Compiti richiesti
1. Secondo il testo sulla distribuzione organizzata europea, in quale occasione Eurocommerce ha ribadito che serve solo un approccio puramente volontario?
2. Riprendi il testo sulla distribuzione organizzata europea e proseguilo a partire dall'ultima frase riportata.

La distribuzione organizzata europea è criticatissima, le Prassi Contrattuali Inique scaricate sui fornitori sono riconosciute da tutti (vedasi Libro Verde della Commissione Europea), i prezzi riconosciuti ai produttori e agricoltori sempre più insostenibili con uno stillicidio delle Piccole e Medie Imprese food UE. E nonostante tutto, mentre continua ad osteggiare una vera legge europea che regoli una volta per tutte la materia, Eurocommerce- sigla che riunisce i maggiori gruppi del retail UE- brinda.
In occasione del proprio 20esimo anniversario, Eurocommerce ha infatti insistito con il solito refrain: serve solo un approccio puramente volontario per affrontare i perduranti e complessi problemi. Mentre gli agricoltori insieme ad altri hanno chiesto un vera normativa UE, con almeno un livello di controllo e scrutinio su eventuali patti di filiera tra privati. Il manifesto reso pubblico da Eurocommerce , ha addirittura indicato il retail europeo come meritorio …. del Premio Nobel per la Pace. Il tasto toccato ancora una volta quello dell’indiretto sistema di welfare assicurato ai consumatori tramite una riduzione dei prezzi alimentari e più in genere alla distribuzione. Aspetto di sicuro appeal in tempi di incertezza economica, con una crisi perdurante in diversi paesi del Vecchio Continente (Italia inclusa).
Quel che fa riflettere riguarda diversi aspetti riferiti tanto al reale benessere consegnato ai consumatori, quanto a quello diversamente garantito ai produttori (anche agricoli).
Consumatori : beneficiati?
Tra i dubbi esistenti, e riconosciuti in diverse sedi nazionali (tra cui anche l’Italia con l’indagine conoscitiva sul settore del retail Agosto 2013-), prassi di contrattazione troppo dure con i fornitori rischiano di impedire una vera innovazione dei prodotti. Buttando fuori mercato imprese anche competitive. L’apparente beneficio dei consumatori, grazie a prezzi più bassi, può inoltre essere messo a dura prova nel medio-lungo periodo, quando l’aumento della concentrazione del retail crea dinamiche di oligopolio (pochi supermercati controllano il mercato), con prezzi che possono cominciare a essere decisi da pochi e quindi, inevitabilmente, alzati.

Voci di dati memorizzati
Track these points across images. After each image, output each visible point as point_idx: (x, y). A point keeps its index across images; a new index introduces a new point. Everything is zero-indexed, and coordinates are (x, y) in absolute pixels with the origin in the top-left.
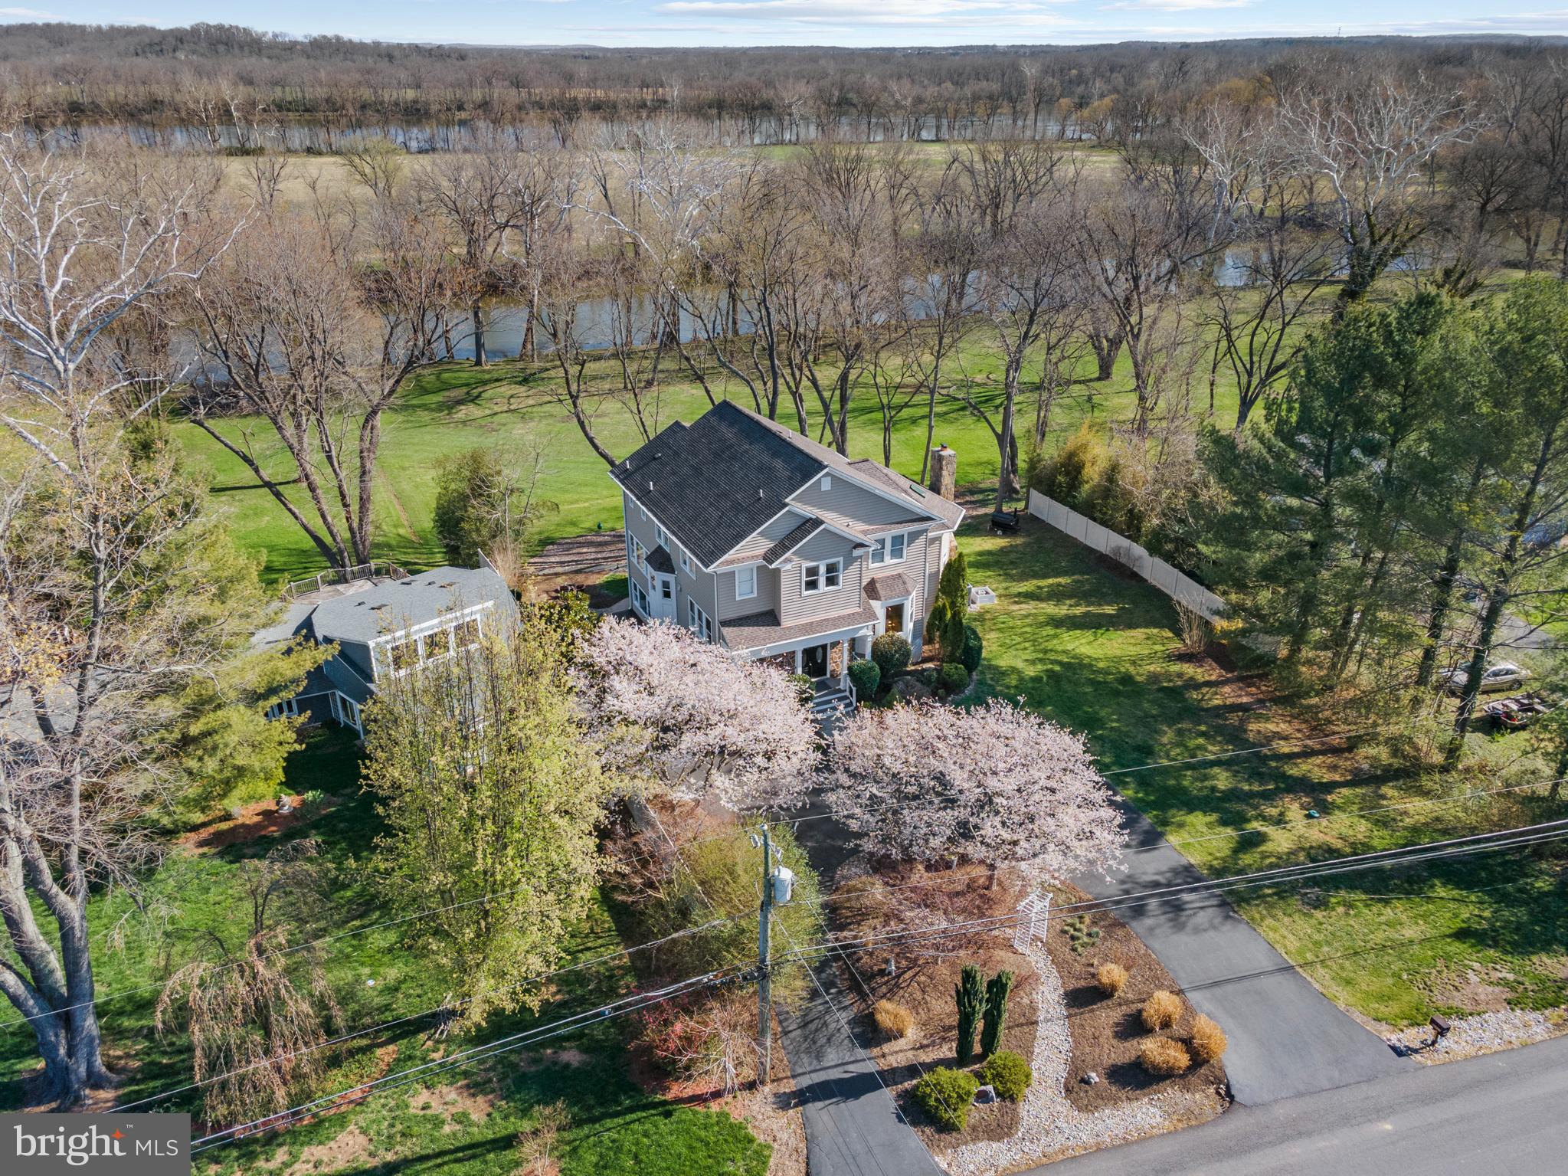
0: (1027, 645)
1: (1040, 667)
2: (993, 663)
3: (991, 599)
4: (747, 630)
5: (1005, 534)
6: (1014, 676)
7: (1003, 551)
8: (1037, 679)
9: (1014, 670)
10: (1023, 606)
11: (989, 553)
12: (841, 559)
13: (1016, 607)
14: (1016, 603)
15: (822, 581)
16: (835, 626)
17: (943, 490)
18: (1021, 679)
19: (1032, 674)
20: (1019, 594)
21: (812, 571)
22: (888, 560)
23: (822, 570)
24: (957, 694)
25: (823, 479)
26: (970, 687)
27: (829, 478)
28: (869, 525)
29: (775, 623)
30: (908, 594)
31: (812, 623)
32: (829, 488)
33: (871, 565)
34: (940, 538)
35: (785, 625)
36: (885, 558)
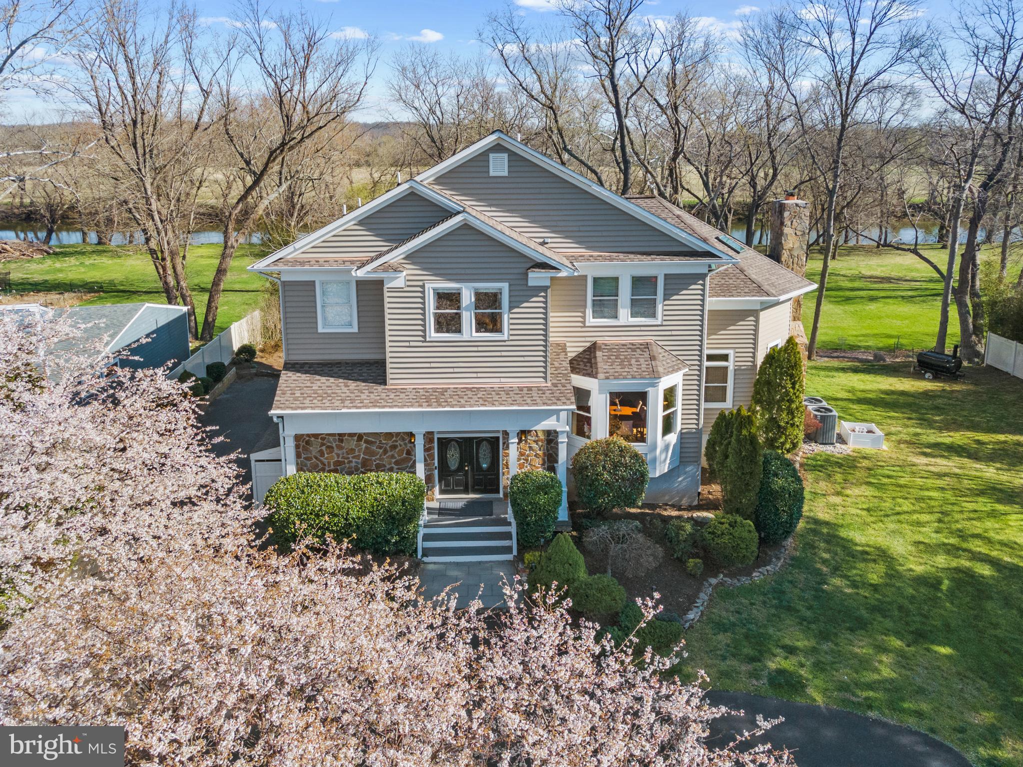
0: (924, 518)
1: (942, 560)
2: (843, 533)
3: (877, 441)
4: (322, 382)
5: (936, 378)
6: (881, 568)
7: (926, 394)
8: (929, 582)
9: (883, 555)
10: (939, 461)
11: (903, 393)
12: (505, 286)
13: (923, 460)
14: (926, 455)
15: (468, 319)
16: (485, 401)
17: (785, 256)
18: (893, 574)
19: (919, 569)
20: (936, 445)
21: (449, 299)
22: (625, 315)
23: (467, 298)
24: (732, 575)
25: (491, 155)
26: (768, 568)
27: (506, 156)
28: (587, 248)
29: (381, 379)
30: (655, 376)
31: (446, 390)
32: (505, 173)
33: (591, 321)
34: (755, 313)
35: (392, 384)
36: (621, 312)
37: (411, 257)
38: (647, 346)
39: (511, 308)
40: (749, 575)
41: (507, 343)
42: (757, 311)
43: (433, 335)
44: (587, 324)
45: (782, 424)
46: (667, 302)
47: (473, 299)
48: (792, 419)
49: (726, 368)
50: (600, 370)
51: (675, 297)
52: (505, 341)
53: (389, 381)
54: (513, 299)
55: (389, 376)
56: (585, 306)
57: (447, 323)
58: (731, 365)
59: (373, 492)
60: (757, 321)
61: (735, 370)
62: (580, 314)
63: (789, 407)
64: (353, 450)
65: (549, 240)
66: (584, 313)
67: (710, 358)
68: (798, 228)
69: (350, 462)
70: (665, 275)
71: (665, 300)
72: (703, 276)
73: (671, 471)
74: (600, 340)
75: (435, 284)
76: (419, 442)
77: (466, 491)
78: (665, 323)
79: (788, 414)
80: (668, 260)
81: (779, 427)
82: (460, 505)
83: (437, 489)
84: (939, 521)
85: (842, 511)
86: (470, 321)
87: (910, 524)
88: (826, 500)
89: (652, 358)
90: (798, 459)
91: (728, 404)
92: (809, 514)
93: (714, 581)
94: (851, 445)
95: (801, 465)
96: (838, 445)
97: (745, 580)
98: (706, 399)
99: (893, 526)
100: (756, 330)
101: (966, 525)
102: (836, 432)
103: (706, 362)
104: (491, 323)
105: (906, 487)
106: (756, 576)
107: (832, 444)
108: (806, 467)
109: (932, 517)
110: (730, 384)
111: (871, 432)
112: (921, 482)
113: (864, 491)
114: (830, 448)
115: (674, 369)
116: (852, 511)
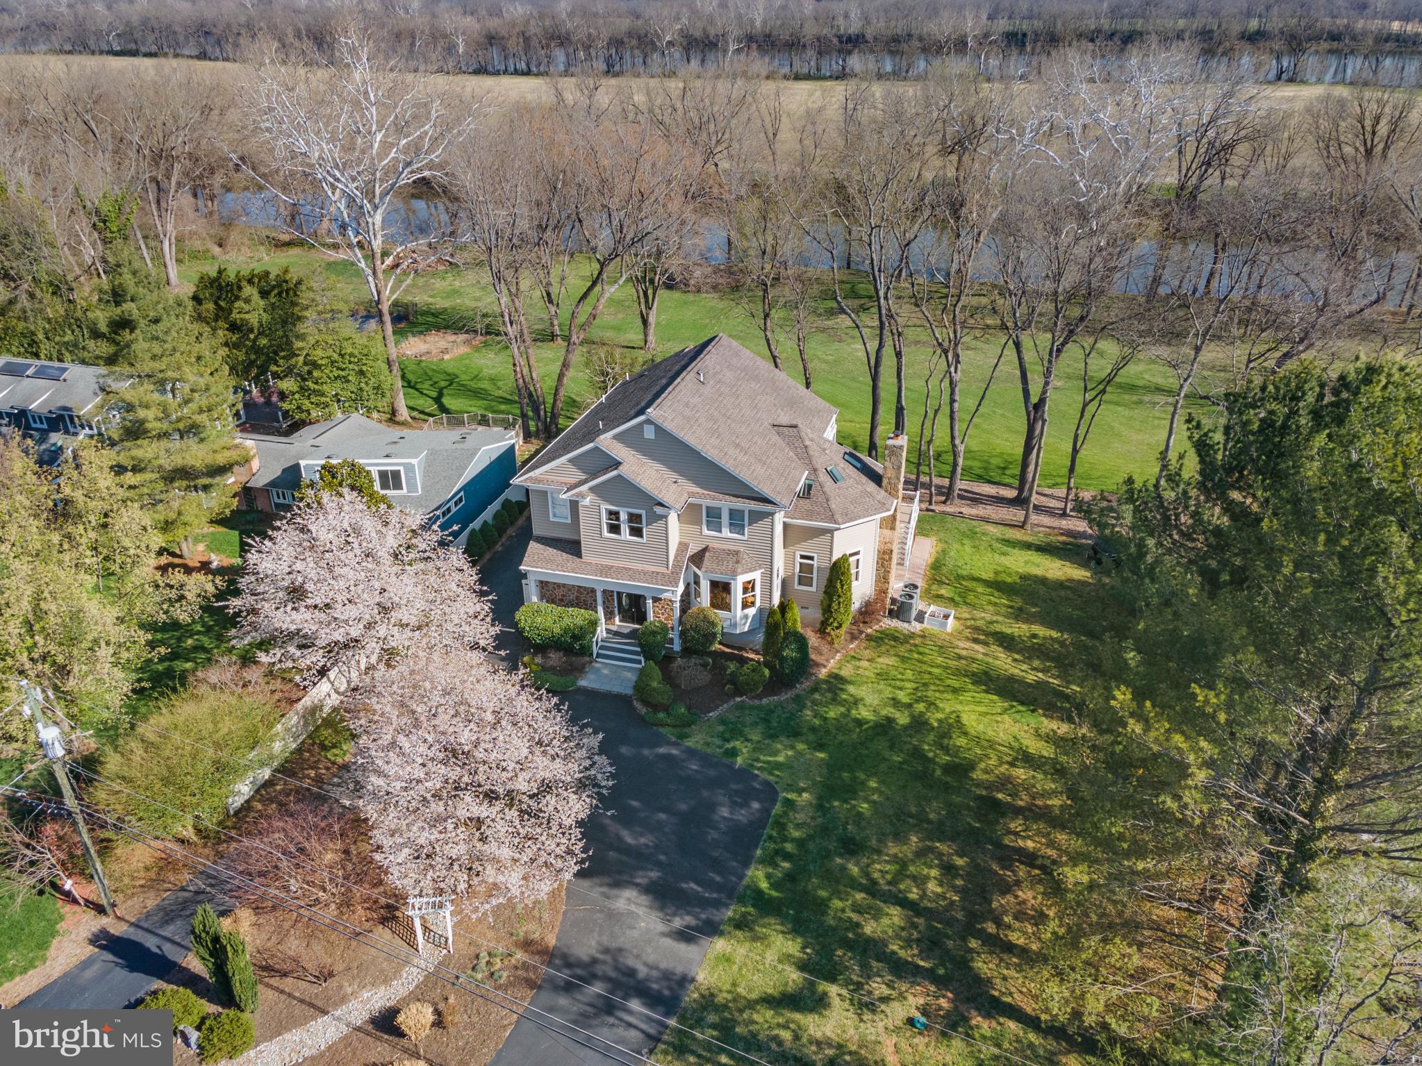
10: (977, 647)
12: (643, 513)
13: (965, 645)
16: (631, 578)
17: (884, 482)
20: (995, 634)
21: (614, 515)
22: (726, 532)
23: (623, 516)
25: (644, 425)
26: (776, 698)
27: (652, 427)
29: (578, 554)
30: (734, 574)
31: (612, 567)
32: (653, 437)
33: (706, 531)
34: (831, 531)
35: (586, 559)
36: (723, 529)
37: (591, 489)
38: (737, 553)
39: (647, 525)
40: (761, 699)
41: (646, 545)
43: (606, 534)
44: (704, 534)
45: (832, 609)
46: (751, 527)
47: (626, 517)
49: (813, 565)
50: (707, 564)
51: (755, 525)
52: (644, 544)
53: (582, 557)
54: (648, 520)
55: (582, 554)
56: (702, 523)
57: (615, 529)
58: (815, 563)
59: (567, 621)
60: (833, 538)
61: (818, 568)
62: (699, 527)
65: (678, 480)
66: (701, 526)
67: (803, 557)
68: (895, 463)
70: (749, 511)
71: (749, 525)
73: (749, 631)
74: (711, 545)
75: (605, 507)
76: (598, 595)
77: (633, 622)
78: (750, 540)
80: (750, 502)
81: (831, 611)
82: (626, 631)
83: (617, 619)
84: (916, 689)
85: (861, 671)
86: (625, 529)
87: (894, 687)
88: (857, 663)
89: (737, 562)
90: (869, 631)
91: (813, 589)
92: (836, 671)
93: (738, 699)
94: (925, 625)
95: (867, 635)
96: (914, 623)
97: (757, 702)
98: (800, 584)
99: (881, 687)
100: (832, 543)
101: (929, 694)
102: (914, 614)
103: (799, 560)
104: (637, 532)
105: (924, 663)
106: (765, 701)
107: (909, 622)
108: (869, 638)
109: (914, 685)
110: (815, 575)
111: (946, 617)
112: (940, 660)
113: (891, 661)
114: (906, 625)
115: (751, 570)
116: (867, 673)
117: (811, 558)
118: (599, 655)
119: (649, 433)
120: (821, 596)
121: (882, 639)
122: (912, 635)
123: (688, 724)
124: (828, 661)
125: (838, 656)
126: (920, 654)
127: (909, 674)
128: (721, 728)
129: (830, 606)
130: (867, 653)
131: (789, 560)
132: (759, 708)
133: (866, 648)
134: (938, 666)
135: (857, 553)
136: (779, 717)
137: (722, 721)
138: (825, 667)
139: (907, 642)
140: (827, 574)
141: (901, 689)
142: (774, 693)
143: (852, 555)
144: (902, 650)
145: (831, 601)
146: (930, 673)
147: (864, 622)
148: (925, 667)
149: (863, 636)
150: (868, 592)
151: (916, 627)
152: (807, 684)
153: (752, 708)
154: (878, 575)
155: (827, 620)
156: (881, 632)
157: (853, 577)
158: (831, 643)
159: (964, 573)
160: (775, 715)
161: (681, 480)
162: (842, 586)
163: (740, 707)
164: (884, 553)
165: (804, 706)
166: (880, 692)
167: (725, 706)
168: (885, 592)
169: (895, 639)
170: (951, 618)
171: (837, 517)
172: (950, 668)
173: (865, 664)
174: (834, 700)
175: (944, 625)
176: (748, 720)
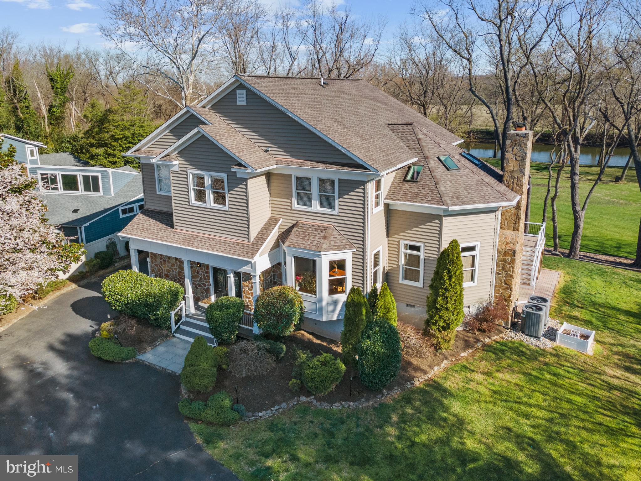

Risultati
1. In occasione del proprio 20esimo anniversario.

2.
Non solo. La storia recente insegna che prezzi apparentemente bassi, e quindi vantaggio immediato per i consumatori, possono in realtà nascondere problemi enormi di frodi, di qualità e sicurezza alimentare. L’Horsegate ed il Porkgate inglese, con sostituzione di fonti proteiche diverse, ne sono un fulgido esempio recente.
Produttori, in crisi
I produttori primari, ma anche le industrie di produzione medio-piccole (PMI) da parte loro, si vedono sottoposte a condizioni difficili, con sconti retroattivi (non dichiarati nel contratto), reso della merce invenduta; ritorno della merce non venduta per problemi di danneggiamenti in negozio; contributi non dovuti su promozioni, sconti e offerte (come il 3×2 o simili); la rottura unilaterale dei contratti; e altro ancora. Pratiche di questo tipo si traducono inevitabilmente in costi (anche nella forma di rischi imprenditoriali) più elevati. Danneggiando fortemente il sistema produttivo, spesso sano, delle PMI.

“Greenpeace dell’economia”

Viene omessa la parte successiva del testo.